Oggi sarebbe impensabile fare lo stesso. I vagoni dei treni e delle metropolitane sono pieni di gente con lo sguardo fisso al piccolissimo schermo dello smartphone. Ogni circostanza che ci richiami alla realtà è spesso percepita come una fastidiosa interruzione. Dallo smartphone passano le informazioni, ma anche l’intrattenimento e la socialità.

C’è gente che viaggia per chilometri, senza muoversi dal divano di casa. In troppi siamo pronti a interagire su social con sconosciuti, invece di prestare attenzione agli esseri umani che occupano il mezzo metro quadro a fianco a noi.  Ciascuno è nascosto all’altro, da un muro invisibile. Nessuna barriera fisica ci separa, eppure, è come se non ci vedessimo gli uni con gli altri. La solitudine è nascosta dall’illusione di una vita sociale piena, che però è spesso un inganno.

Questo tutto istantaneo, tutto gratis, tutto a portata di mano, ha spento la nostra curiosità. Ovvero quella tendenza naturale a esplorare luoghi e relazioni, che ha permesso all’uomo di costruire la sua civiltà. Adesso questa solitudine abitata dalla tecnologia ci dà l’illusione di avere tutto, quando ci manca la cosa più importante: la capacità e la volontà di guardarci intorno, di cercare l’altro, il diverso da noi. Di indagare l’ignoto.

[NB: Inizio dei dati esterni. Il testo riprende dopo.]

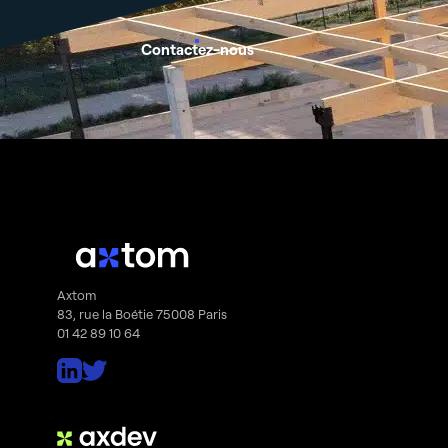
Contactez-nous
Axtom
83, rue la Boétie 75008 Paris
01 42 89 10 64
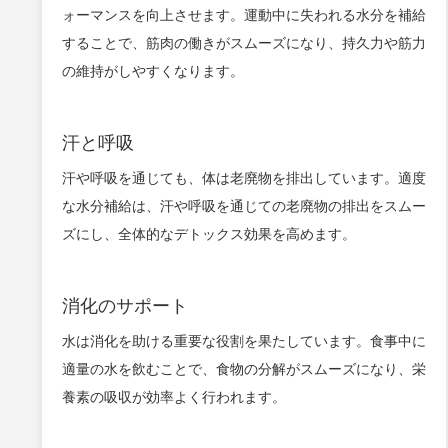
ォーマンスを向上させます。運動中に失われる水分を補給
することで、筋肉の働きがスムーズになり、持久力や筋力
の維持がしやすくなります。
汗と呼吸
汗や呼吸を通じても、体は老廃物を排出しています。適度
な水分補給は、汗や呼吸を通じての老廃物の排出をスムー
ズにし、全体的なデトックス効果を高めます。
消化のサポート
水は消化を助ける重要な役割を果たしています。食事中に
適量の水を飲むことで、食物の分解がスムーズになり、栄
養素の吸収が効率よく行われます。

Usare la tecnologia responsabilmente

La tecnologia ha preso il suo spazio e non è immaginabile tornare indietro. Malgrado le perplessità di Socrate, la scrittura si è comunque affermata. Allo stesso modo, non si può pensare di fare a meno degli smartphone, delle connessioni, delle realtà virtuali. Dobbiamo però educare noi stessi a usare questi mezzi a nostro beneficio, invece che a nostro danno. Occorre usarli come strumenti. Evitare che siano i protagonisti delle nostre esperienza di vita. Con la tecnologia dovremmo fare come con l’alcol, assumerla responsabilmente. Sapendo che ogni eccesso ci danneggia, anche se sul momento sembra straordinario.